Two lines mark the range in the entries below: the one holding "(600, 237) = (464, 253): none" and the one holding "(633, 300) = (528, 315): grey bowl -> none". Set down those two and all lines between them, exactly.

▶ Entries supplied:
################
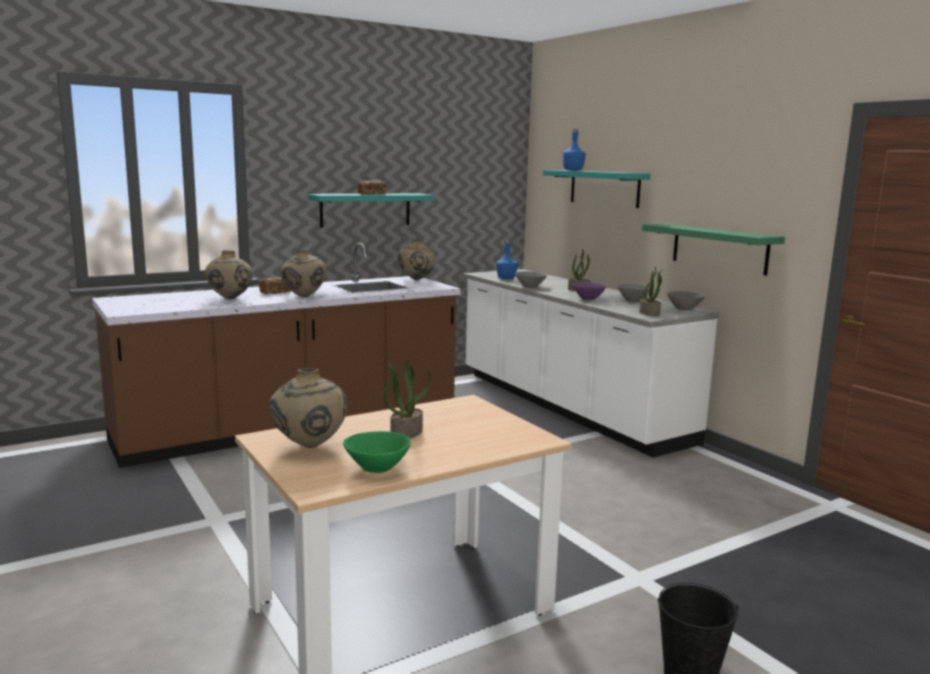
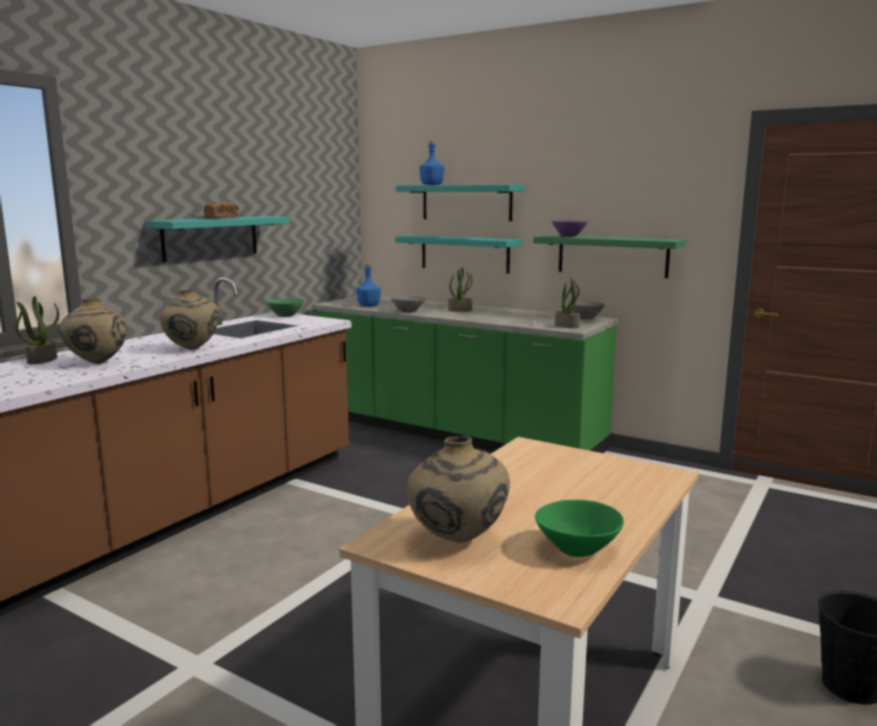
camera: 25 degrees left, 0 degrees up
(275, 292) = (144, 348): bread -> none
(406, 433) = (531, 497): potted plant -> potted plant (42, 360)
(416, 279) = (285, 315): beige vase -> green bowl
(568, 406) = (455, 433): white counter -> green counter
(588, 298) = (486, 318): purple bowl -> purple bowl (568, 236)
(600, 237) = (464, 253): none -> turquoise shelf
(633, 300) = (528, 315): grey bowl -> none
################
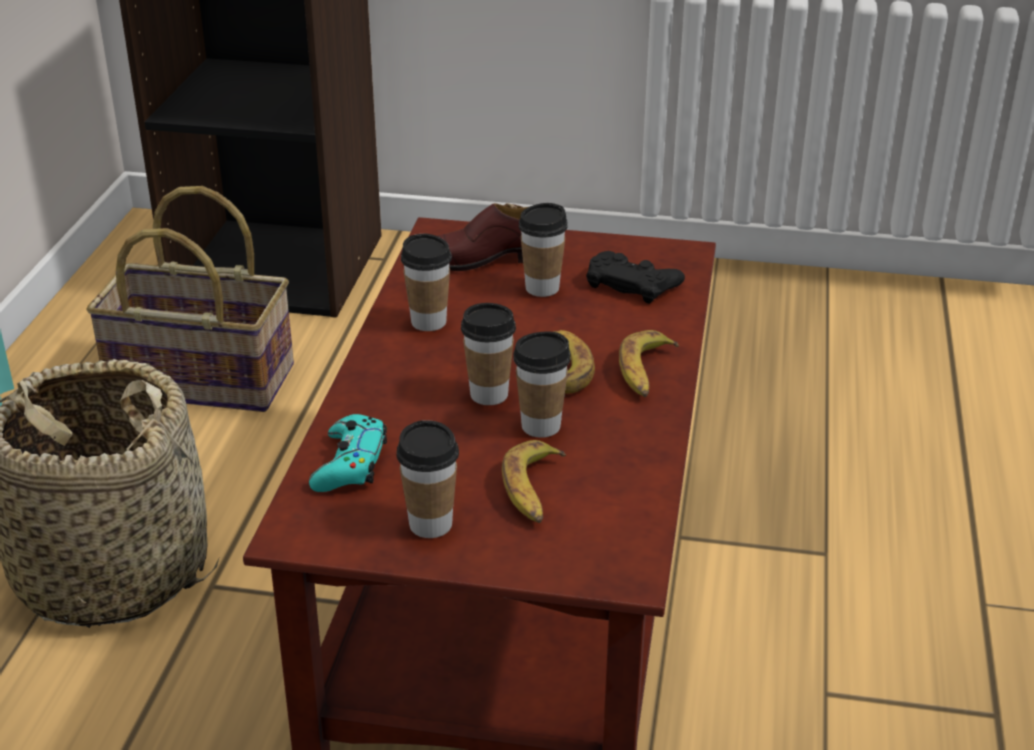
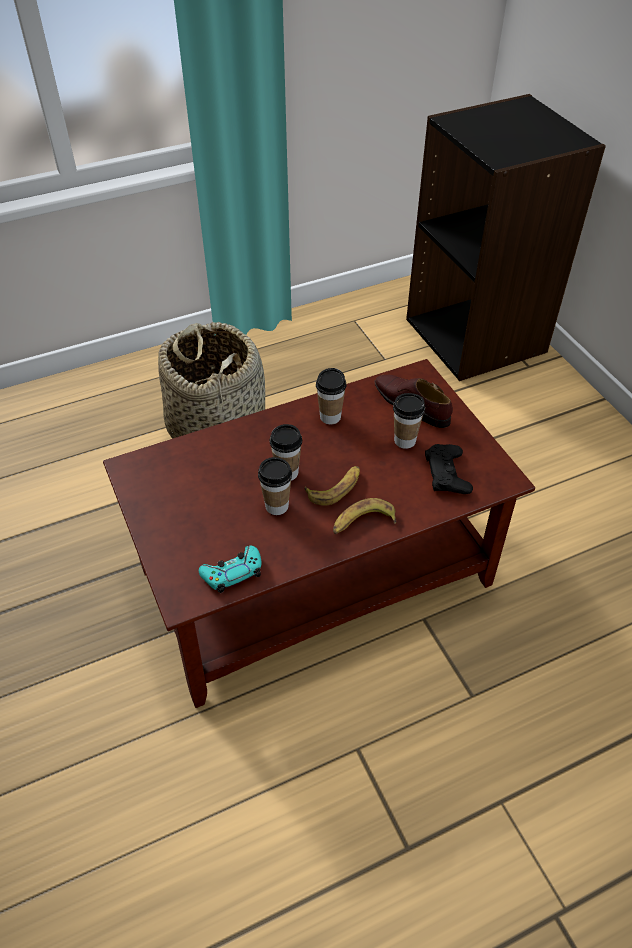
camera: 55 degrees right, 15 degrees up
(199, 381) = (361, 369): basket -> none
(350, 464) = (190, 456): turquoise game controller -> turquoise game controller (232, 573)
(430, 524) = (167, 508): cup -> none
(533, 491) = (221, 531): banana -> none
################
▶ Result of this exercise:
(600, 237) = (464, 253): none -> turquoise shelf
(633, 300) = (528, 315): grey bowl -> none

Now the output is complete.